What I find increasingly intriguing about my formative years and the environments where I play out my sense of self today, is that many of these signs were and still are celebrated by others. As a teenager I would notice how much love and worthiness I felt when my actions were approved by others. An award, an achievement or a stellar stage performance would leave people singing my praises and making me feel as though I had a reason to be alive.
Over the past few generations, the archetype of the ‘angry or unreasonable black woman’ has been vilified in popular culture. As a result many black women have been used as examples of what not to do when faced with a crossroads. This messaging subconsciously prompted me to neglect expressing my emotions, especially the uncomfortable ones that may inspire conflict or abandonment.
In no way do these instances divert the illness of codependency onto something or someone outside of myself. They simply aid in painting a picture - helping me understand how I may have arrived at this current condition. In the same way that diseases are passed down generations, it may not be my fault - but it is my responsibility.
Goodbye Self-Sabotage, Your Work Here is Done
The very first and most important agreement (according to Don Miguel Ruiz) in his book The Four Agreements, is to be impeccable with your word. Ruiz writes that though this may be the most important, it is also the most difficult of the 4 agreements.
In this chapter, Ruiz goes into detail about the need to honour the things you say to yourself and to others - as your word is a powerful force that shapes your reality. What I find particularly interesting about this agreement is how much more willing I am to be impeccable with my word to others than I am to myself.

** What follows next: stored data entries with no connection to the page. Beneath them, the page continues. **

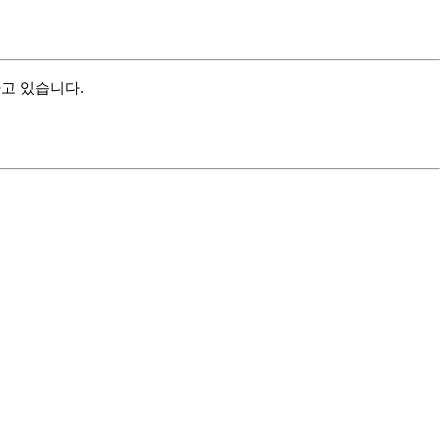
하고 있습니다.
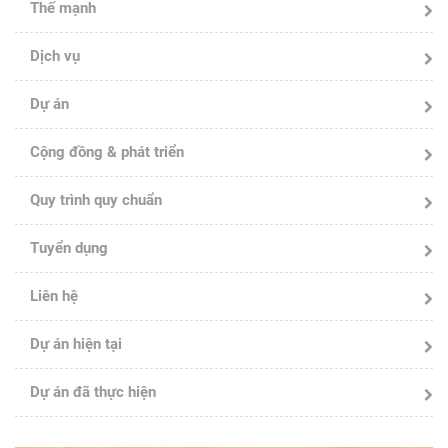
Thế mạnh
Dịch vụ
Dự án
Cộng đồng & phát triển
Quy trình quy chuẩn
Tuyển dụng
Liên hệ
Dự án hiện tại
Dự án đã thực hiện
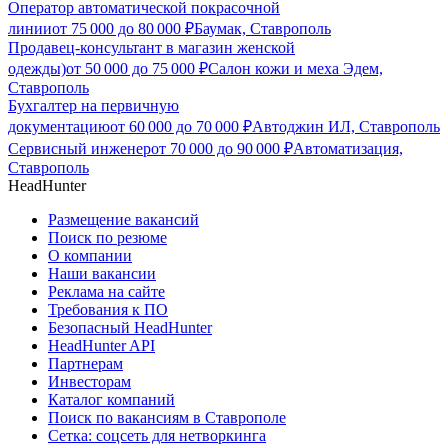
Оператор автоматической покрасочной
линии
от
75 000
до
80 000
₽
Баумак, Ставрополь
Продавец-консультант в магазин женской
одежды)
от
50 000
до
75 000
₽
Салон кожи и меха Эдем,
Ставрополь
Бухгалтер на первичную
документацию
от
60 000
до
70 000
₽
Автоджин ИЛ, Ставрополь
Сервисный инженер
от
70 000
до
90 000
₽
Автоматизация,
Ставрополь
HeadHunter
Размещение вакансий
Поиск по резюме
О компании
Наши вакансии
Реклама на сайте
Требования к ПО
Безопасный HeadHunter
HeadHunter API
Партнерам
Инвесторам
Каталог компаний
Поиск по вакансиям в Ставрополе
Сетка: соцсеть для нетворкинга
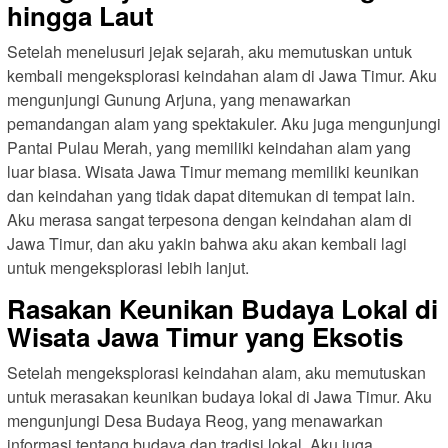
hingga Laut
Setelah menelusuri jejak sejarah, aku memutuskan untuk
kembali mengeksplorasi keindahan alam di Jawa Timur. Aku
mengunjungi Gunung Arjuna, yang menawarkan
pemandangan alam yang spektakuler. Aku juga mengunjungi
Pantai Pulau Merah, yang memiliki keindahan alam yang
luar biasa. Wisata Jawa Timur memang memiliki keunikan
dan keindahan yang tidak dapat ditemukan di tempat lain.
Aku merasa sangat terpesona dengan keindahan alam di
Jawa Timur, dan aku yakin bahwa aku akan kembali lagi
untuk mengeksplorasi lebih lanjut.
Rasakan Keunikan Budaya Lokal di
Wisata Jawa Timur yang Eksotis
Setelah mengeksplorasi keindahan alam, aku memutuskan
untuk merasakan keunikan budaya lokal di Jawa Timur. Aku
mengunjungi Desa Budaya Reog, yang menawarkan
informasi tentang budaya dan tradisi lokal. Aku juga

If I have agreed to commit to an arrangement, a project or even to support a friend, I will ensure that I do everything I possibly can to honour my word and show up.
In the company of the commitments I make to myself, I tend to take on a more relaxed and easy going approach. Why is it that I am more concerned with honouring the needs and desires of others than I am with honouring my own? Why is it so much easier to disappoint myself than it is to disappoint my loved ones, or even strangers?

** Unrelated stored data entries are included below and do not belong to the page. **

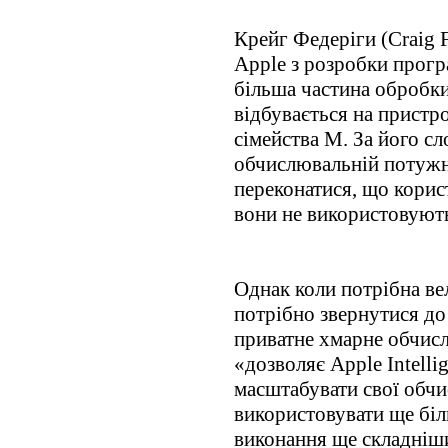
Крейг Федеріги (Craig 
Apple з розробки прогр
більша частина обробки 
відбувається на пристр
сімейства M. За його сл
обчислювальній потужн
переконатися, що корис
вони не використовують
Однак коли потрібна ве
потрібно звернутися до
приватне хмарне обчисл
«дозволяє Apple Intell
масштабувати свої обчи
використовувати ще біль
виконання ще складніш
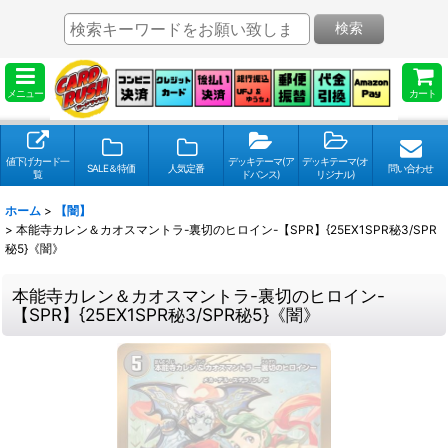
検索
メニュー
カート
値下げカード一
デッキテーマ(ア
デッキテーマ(オ
SALE＆特価
人気定番
問い合わせ
覧
ドバンス)
リジナル)
ホーム
>
【闇】
>
本能寺カレン＆カオスマントラ-裏切のヒロイン-【SPR】{25EX1SPR秘3/SPR
秘5}《闇》
本能寺カレン＆カオスマントラ-裏切のヒロイン-
【SPR】{25EX1SPR秘3/SPR秘5}《闇》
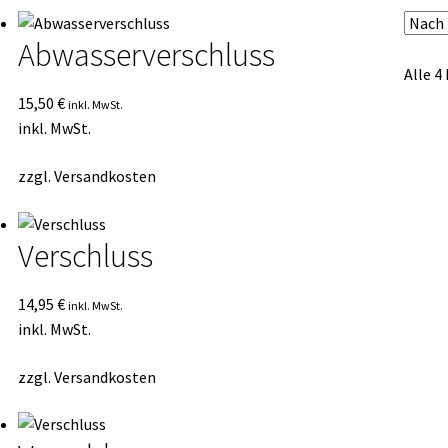
sortiert
Abwasserverschluss
Alle 4
15,50
€
inkl. MwSt.
inkl. MwSt.
zzgl.
Versandkosten
Verschluss
14,95
€
inkl. MwSt.
inkl. MwSt.
zzgl.
Versandkosten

Dear Mother Teresa, thanks but no thanks
As I compare the autopsies of almost all of my significant romantic relationships, the 1940s definition of ‘codependency’ appears to be more relevant than I imagined. Though none of my former lovers had a visible addiction to a particular substance, many of them were addicted to the pain and suffering they had become accustomed to through a series of tragic events. I, on the other hand, was addicted to the idea of potentially being the person who saves them from their suffering. The martyr who stuck by them in their darkest days, and who would be celebrated once they had overcome their struggle. That, my friends, is not love.
I acknowledge that there may be people who genuinely derive purpose from sacrificing themselves and their happiness for others. I am not impune to the reality that some may live and die having impacted and changed the hearts of millions at the expense of their own joy and contentment. For some reason, and I may be wrong, I do not think that is my life’s work.
Perhaps how we define service needs to expand to include a variety of other ways in which we can enhance the lives of others. Creating diverse scales on how service can be given and received.
In my experience being selfless is easier than honouring and expressing my own needs at the cost of disappointing others. However, in order to be in meaningful and intimate relationships with others, I must acknowledge that disappointing others is an inevitable part of living my truth.